Just like in products there are some areas I don’t skimp in, like the baby’s food, his stuff still comes from the natural foods isle, so mine apparently comes out of a tube.

So thats how the noguchi coffee table you wanted from DWR becomes that black wire frame thing with the broken glass top from Walmart.

know it well, in the bike business its down to trimming the size of the decals… :laughing:

It gets even worse in the candy packaging biz…With our product only selling at $.65 or lower for a singles it is sometime a fight just to get marketing to even consider design. Even though with proper store placment and display of the product they can sell much more.

slotting is EVERYTHING in retail

This is the unsightly side of design they don’t tell you about in school. Rave on brothers rave on…

Okay I just got finished making dinner and started to put my lunch and breakfast together for tomorrow when I thought of this topic. I pulled out English muffins that I bought just 2 days ago on Sunday. When I went to get a muffin out I noticed that there was mold on it. I then looked at the date and it read “sell by jul 23” That’s tomorrow and it is a sell by date not a spoil date.
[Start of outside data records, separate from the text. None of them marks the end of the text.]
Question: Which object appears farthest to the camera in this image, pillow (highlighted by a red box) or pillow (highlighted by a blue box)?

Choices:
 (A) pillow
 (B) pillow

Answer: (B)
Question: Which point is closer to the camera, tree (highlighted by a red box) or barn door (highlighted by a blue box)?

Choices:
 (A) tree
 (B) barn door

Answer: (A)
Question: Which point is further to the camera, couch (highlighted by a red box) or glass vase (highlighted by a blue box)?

So I guess my friends this topic goes further than just design, it is also in quality of food.

i’d like to get some perspective on the marketing side of things, i’d be interested in exactly what these people are skilled in and what makes them tick. from what i hear, they usually make design their biatch.

sorry about the double post here, but

i have no experience what so ever, but the way i see it, the higher material costs get the more important design is. not just design that will make products prettier, but design that will use a right brain approach and direct engineering to make products that will last and be cheap to manufacture. our shortlived modern era has seen industrial techniques that make raw materials cheap and entirely disposable. hopefully a return to high material prices will lead consumers to seek out durable and usable products driven by design, instead of cheap disposable crap. at least, thats the dream lol.

its a great dream and one that I think a lot us share, but I don’t think the market behaves like this, at least in the short term.

Guess which retailer does best when purchasing power decreases? Wal-mart.
People have less money, so they buy cheap.
So the same retailers who create a low price, low quality market benefit when cost increase.

try telling a family who is barely making ends meet to buy an steam iron for $100 instead of $50. Typically the $100 will serve them better and last longer, thus costing less in the long term…but that doesn’t factor into someone’s purchasing decisions who doesn’t have the $100 dollars.

Did anyone watch Koppel’s report “The People’s Republic of Capitalism”
In the show he profiles the closing of the Briggs and Stratton plant in Rolla, MO (they moved it to china). During an interview with one laid-off worker, the worker stated that the govt. needed to do something or there would not be an living wage jobs left in America. The interviewer followed up with a question about whether the worker shopped at Wal-Mart. The worked said yes and that she had even been there this morning. When asked why she shopped there she stated she can save a lot of money. The interviewer then asked if she released that was due to the majority of the products there being made in China and other low labor countries, the same reason she lost her job. She had no repsonse…she seemed to be able to understand that fact, but have no solution to the issue.

“WE ROLL BACK OUR PRICES!” At the detriment of everything else…Wal-mart and big box stores will effectively destroy America’s quality of life in the long term.
(and no I don’t think is justified by the fact that you can get that steam iron for $50 and are therefore ‘saving’ money)
The real question is will consumers ever reach the point where they are willing to forgo something immediate and prioritize in order to buy quality?

doubt it.

never heard of that program but sounds interesting. the “blame china, but can’t live without” mentality you describe in the show is something that really gets me + when i hear it from people who buy cheap and complain about how crappy those products are, it drives me nuts.